Energy Efficient Computing
Just in case you hadn't noticed, computers use a lot of energy! A single server has about the same carbon footprint as 1.5 cars - nearly four tons per year! This number becomes frightening when it is estimated that the amazing speed achieved by major search engines requires around half a million servers! And it is not just these commercial ventures that battle with power usage. We all know that just when you need to make an important phone call, your battery will run out. They never seem to last long enough.

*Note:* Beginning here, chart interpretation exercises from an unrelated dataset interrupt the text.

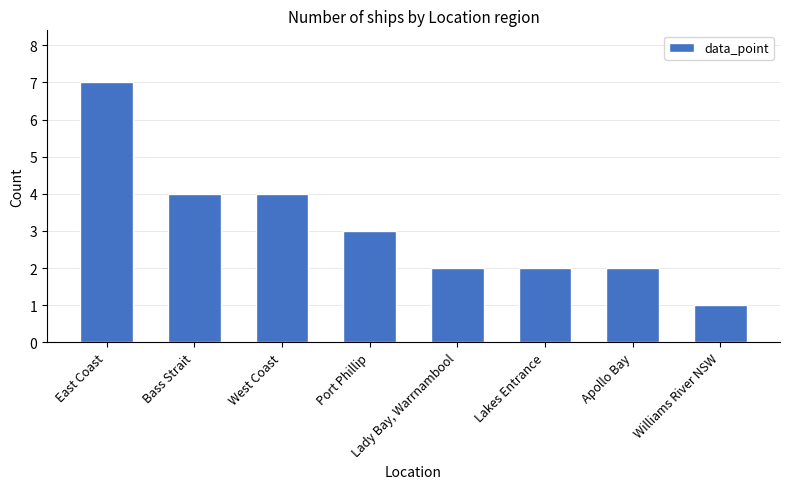

What is the label of the 1st bar from the right?

Williams River NSW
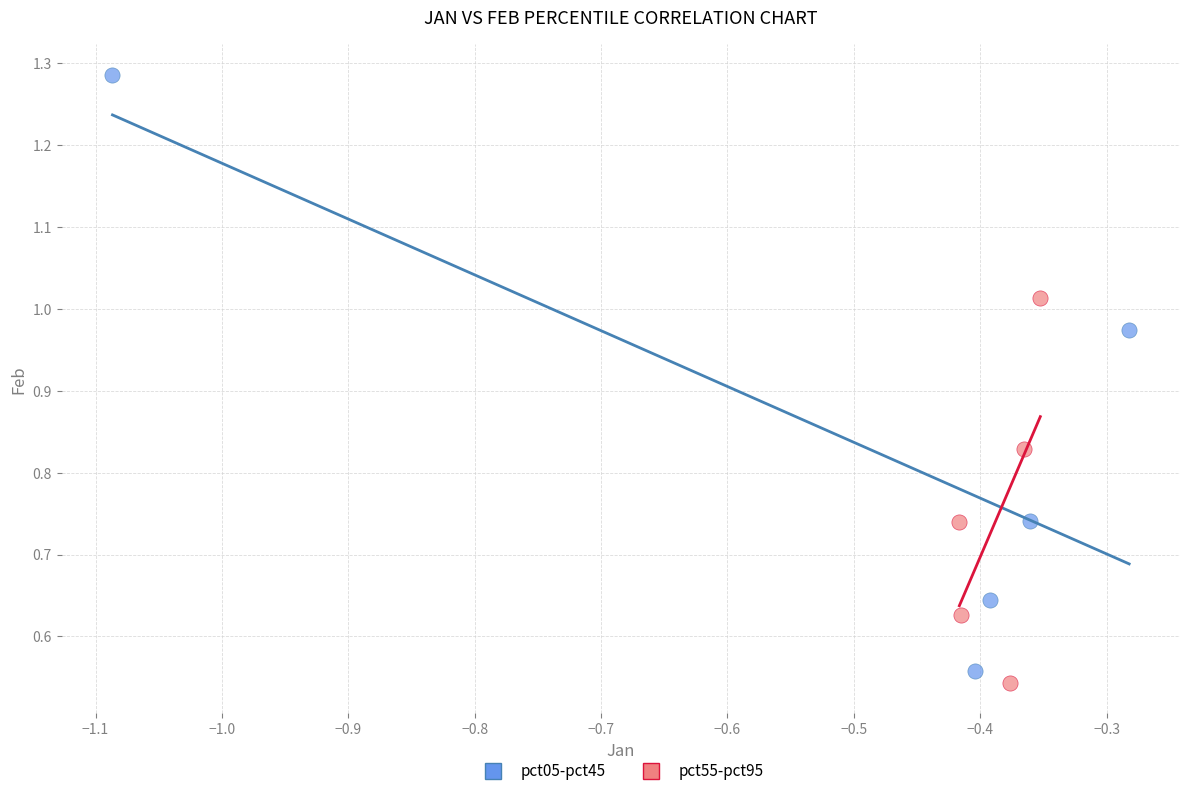

Which series has the widest spread of Y values?

pct05-pct45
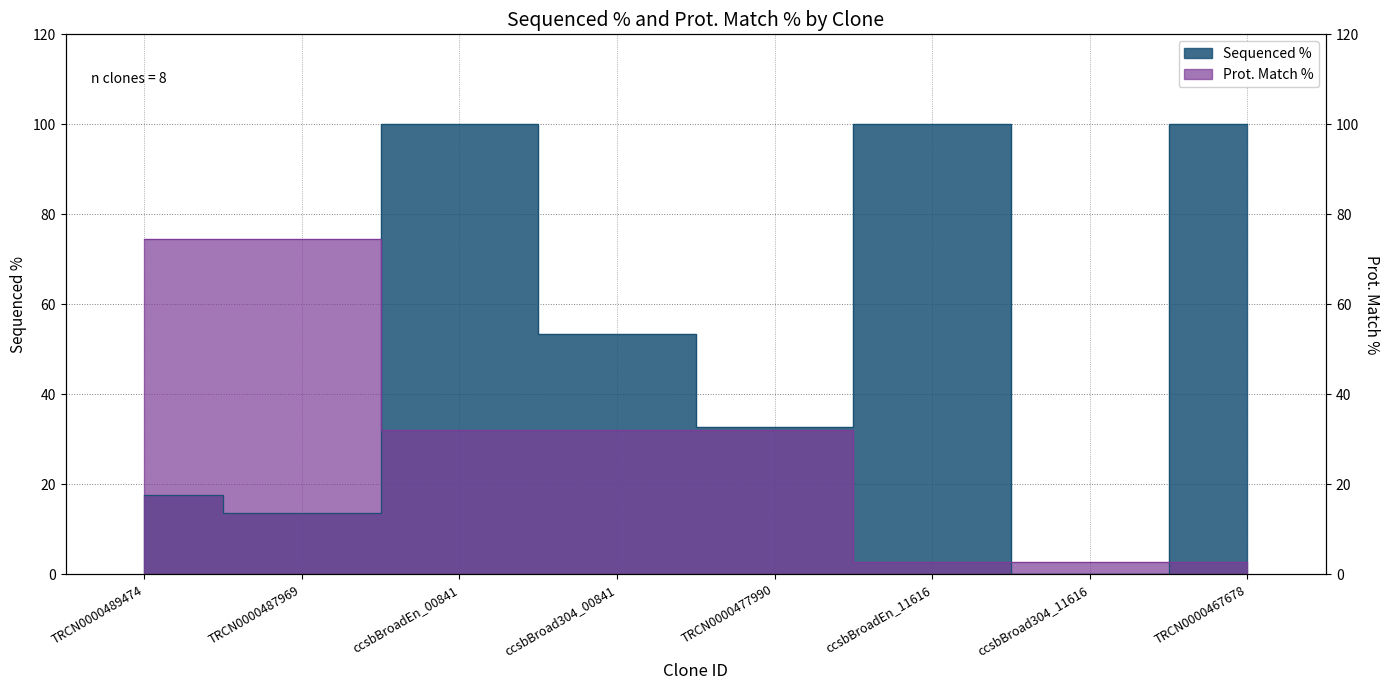

Which label corresponds to the smallest value in the chart?

ccsbBroad304_11616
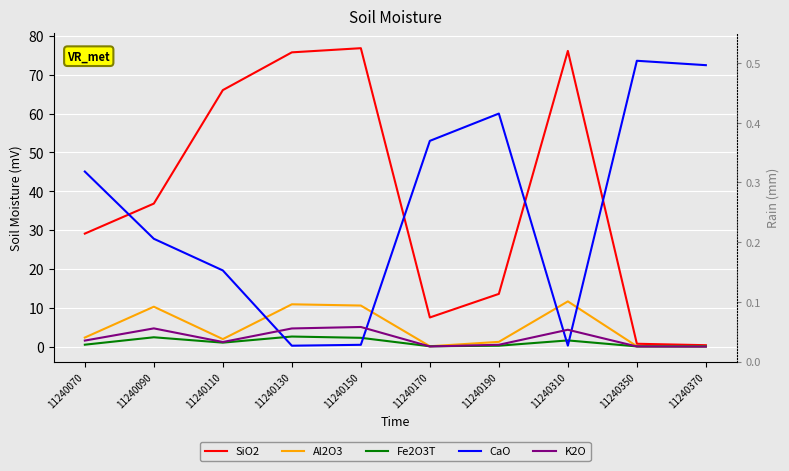

Which category has the lowest value across all series?

11240370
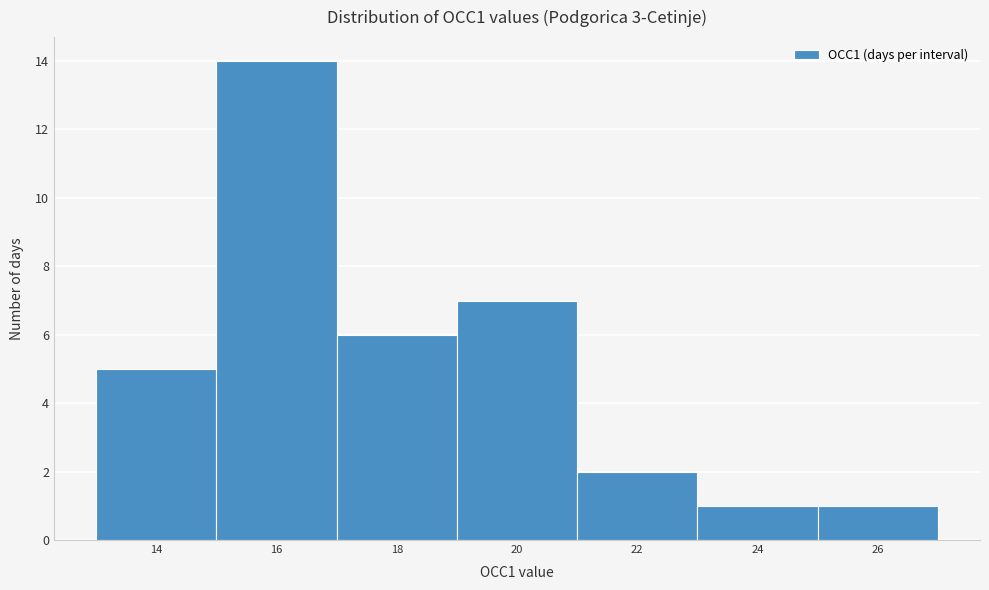

Reading right to left, transcribe all the data shown in this chart.

1	1	2	7	6	14	5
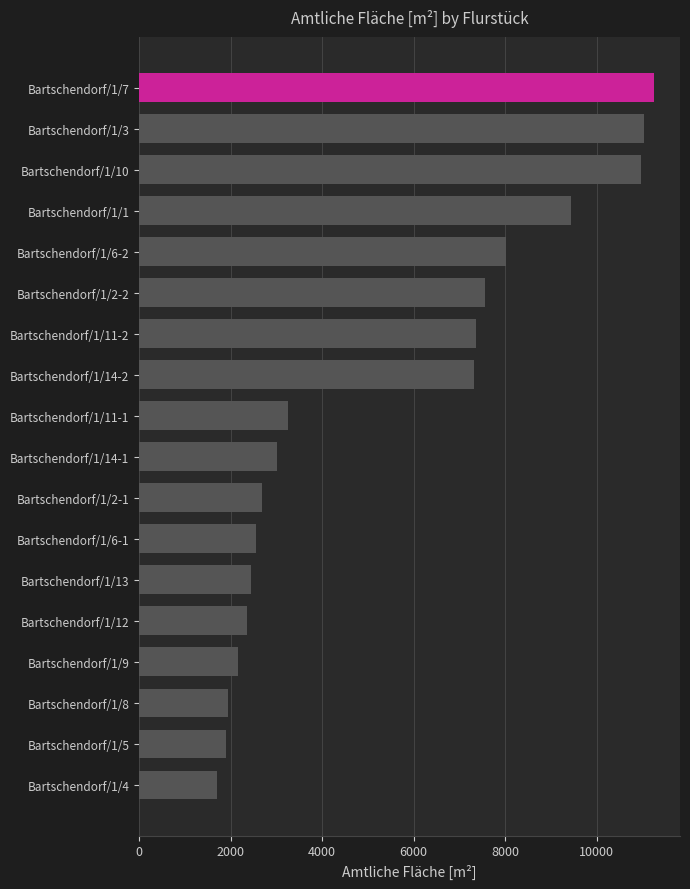

Does the chart contain stacked bars?

No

Saving both the planet, and your need to order a pizza at 10pm, has become the goal of the power and energy management work going on at UNSW and NICTA (NICTA is a government funded research institute focusing on ICT that works with UNSW and other major universities). According to David Snowdon, a UNSW PhD student researching at NICTA, the idea is that by running some smart software we can reduce the energy consumed by a computer, thus reducing its carbon footprint and extending battery life.
"To do this, we take advantage of hardware features which are available for throttling. The computer can be slowed, saving power, and then sped up, increasing the power only when appropriate. Unfortunately, we've shown that the problem of choosing the right setting is more difficult than simply running the computer as slowly as possible. In fact, the problem is that sometimes when you run slower, you use more energy, even though the power drawn is less. So, counter-intuitively, reducing the power is nearly always the wrong thing to do. The right setting to choose is effected by the performance of the memory subsystem, multiple throttling knobs, the effect of DC-DC converter efficiency, temperature, fan speed, manufacturing variation, IO power, idle modes, amongst other influences," says Snowdon.
"We've developed a technique which uses mathematical models to accurately estimate the power and performance for a particular program at different settings. We've implemented a power management scheme in Linux, which uses that model at run-time to work out what the most appropriate setting is - with just the right trade-off between performance and energy savings." In short, Snowdon sums the project up as, "saving energy when we can, but getting the best performance when we can't".
Gains have already been realised, but the future promises significant results. "This exciting work is on-going, as we tackle the challenges presented by complex IO subsystems, multi-core processors, and an ever increasing number of available throttling knobs on different platforms."